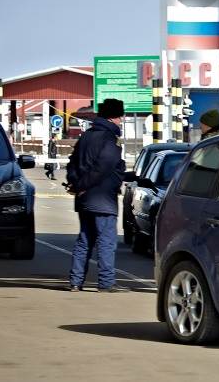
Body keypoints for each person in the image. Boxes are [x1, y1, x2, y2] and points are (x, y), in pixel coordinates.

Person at [66, 99, 135, 293]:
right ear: (114, 117)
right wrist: (81, 185)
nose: (121, 121)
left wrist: (74, 183)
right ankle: (106, 283)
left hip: (84, 199)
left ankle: (75, 282)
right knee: (106, 241)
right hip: (102, 198)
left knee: (84, 239)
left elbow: (72, 163)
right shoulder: (108, 139)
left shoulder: (86, 136)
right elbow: (103, 167)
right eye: (120, 117)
━━━
(WHAT YOU SHOULD DO) Set down the material above exactly as it reads, but not its pictures.

(SOLUTION)
Body keypoints for each person in the image. Boxes are [x1, y1, x2, y2] and points are (x, y), in pixel coordinates.

Person at [66, 99, 135, 293]:
right ear: (114, 117)
right wrist: (81, 185)
nose: (121, 121)
left wrist: (74, 183)
right ankle: (106, 283)
left hip: (84, 199)
left ankle: (75, 282)
right knee: (106, 241)
right hip: (102, 198)
left knee: (84, 239)
left elbow: (72, 163)
right shoulder: (108, 139)
left shoulder: (86, 136)
right elbow: (103, 167)
right eye: (120, 117)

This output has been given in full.